*WHAT IS REQUIRED*.
Repeat each entry as written, dropping any picture you find.

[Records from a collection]
━━━━━━━━━━━━━━━━

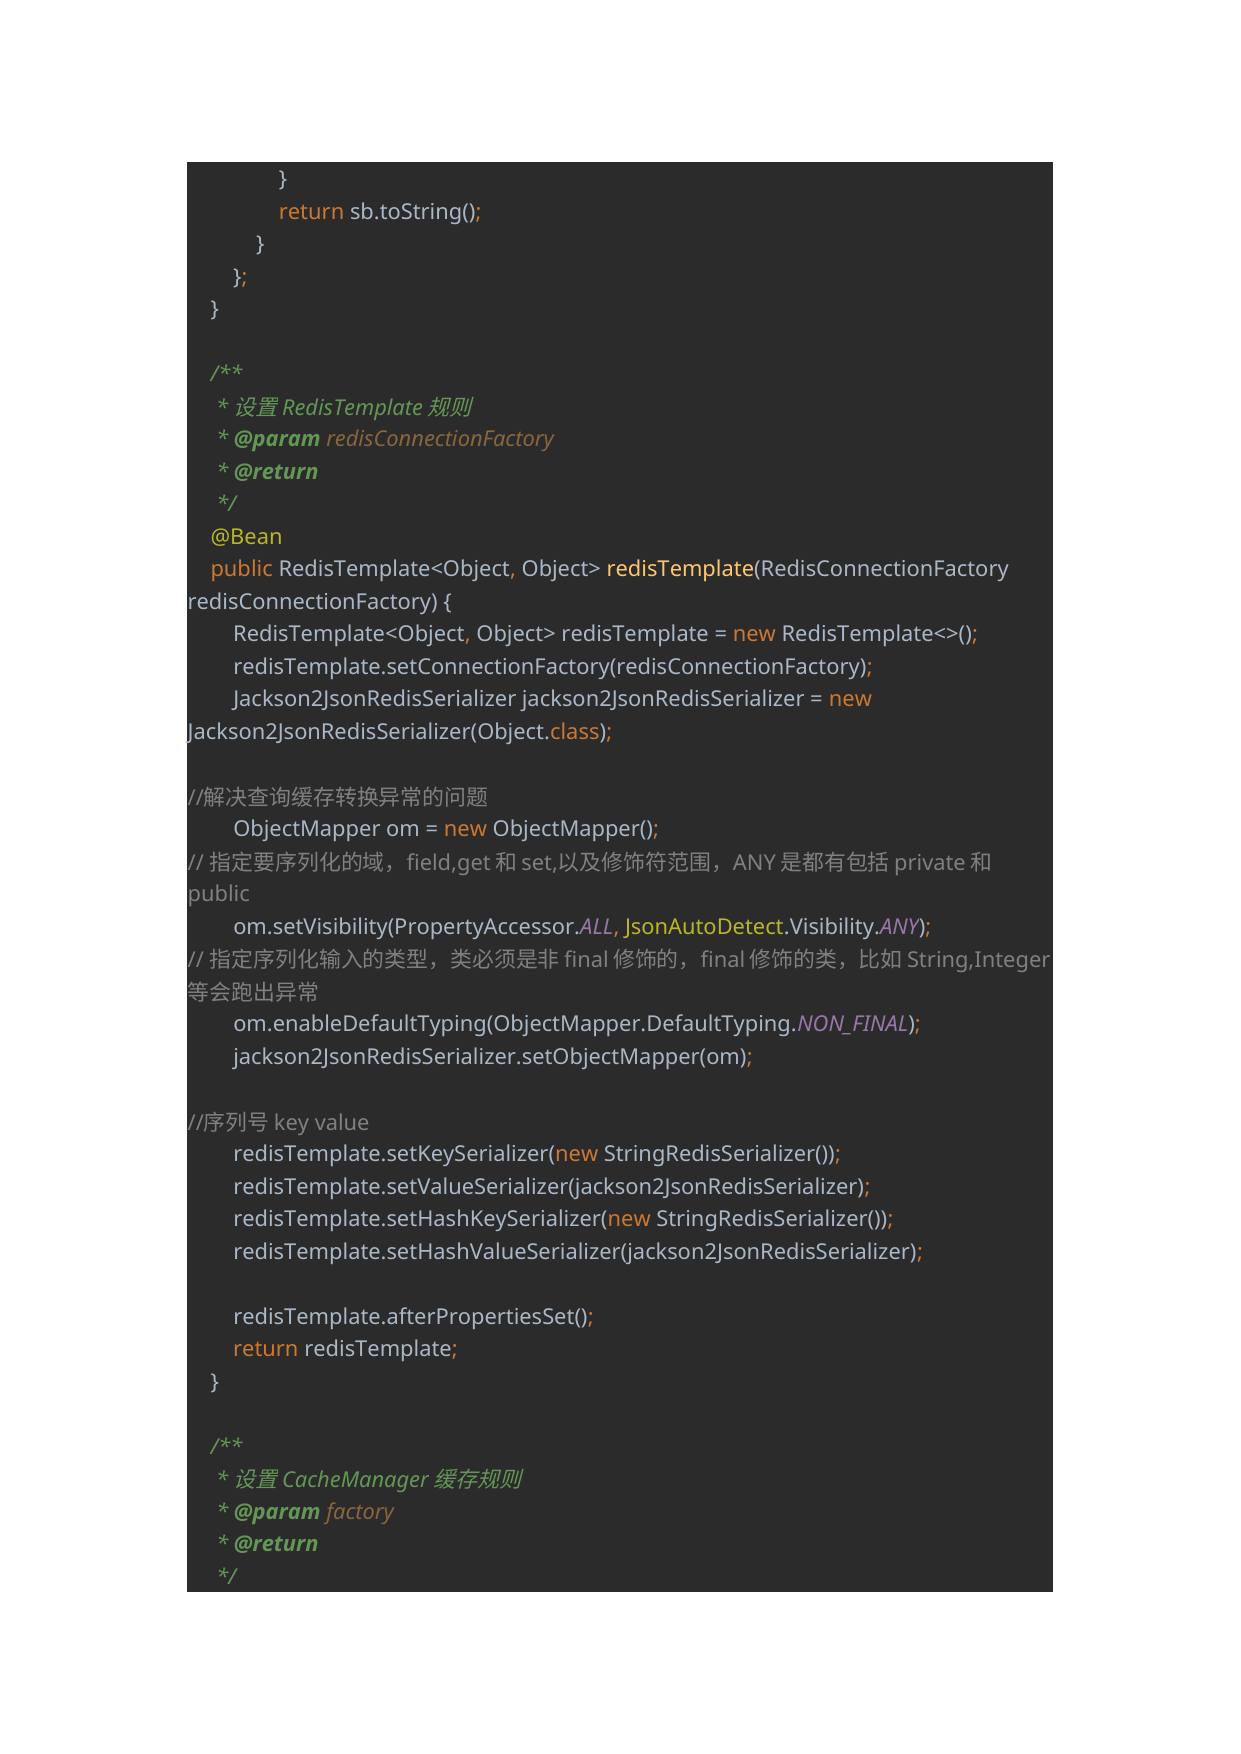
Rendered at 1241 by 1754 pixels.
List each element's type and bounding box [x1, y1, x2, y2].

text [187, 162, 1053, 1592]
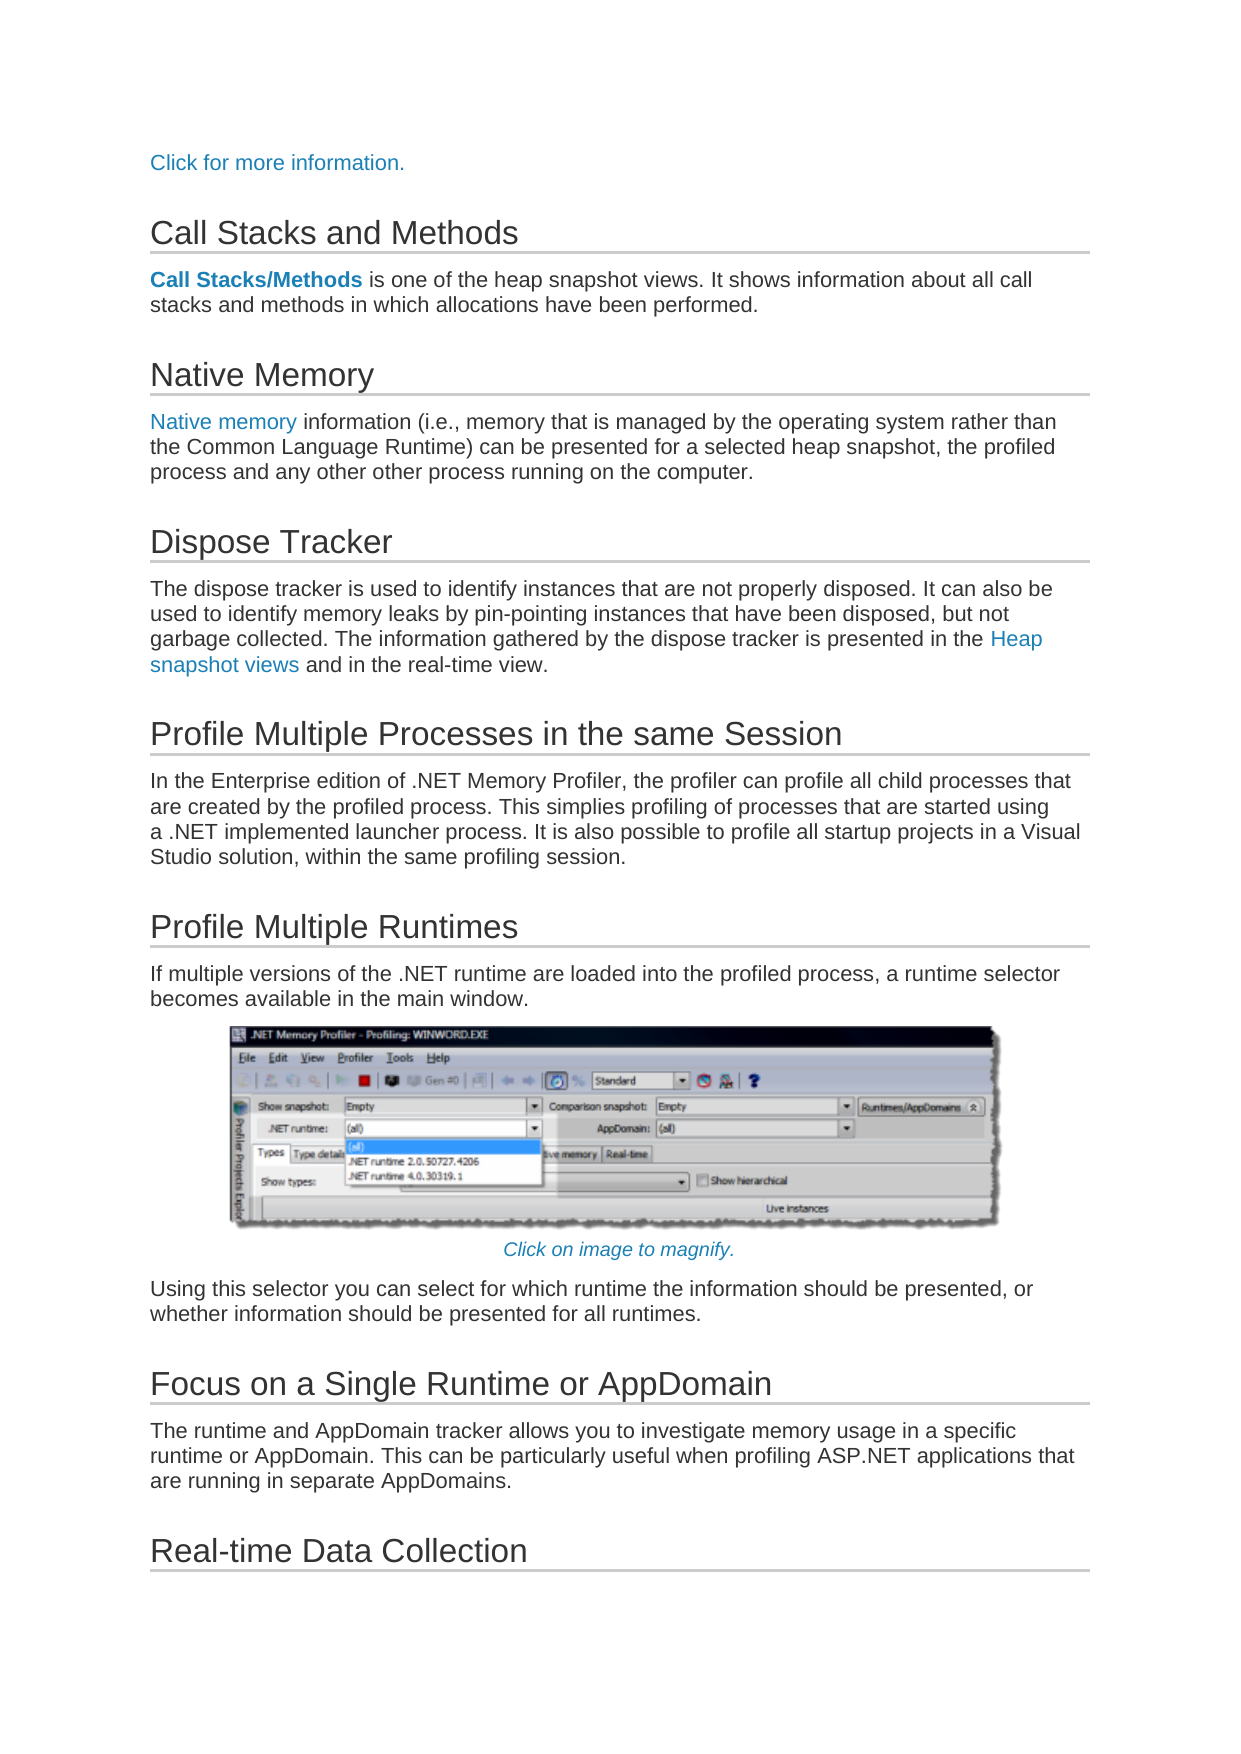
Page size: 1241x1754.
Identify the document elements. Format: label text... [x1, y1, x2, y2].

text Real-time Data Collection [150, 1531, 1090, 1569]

━━━━━━━━━━━━━━━━

*REPLY TO THE EXERCISE*.
Rendered at 1241 by 1754 pixels.
List each element's type and bounding box [x1, y1, x2, y2].

text [187, 162, 1053, 1592]
Page size: 1241x1754.
Identify the document elements. Format: label text... [x1, y1, x2, y2].

text Real-time Data Collection [150, 1531, 1090, 1569]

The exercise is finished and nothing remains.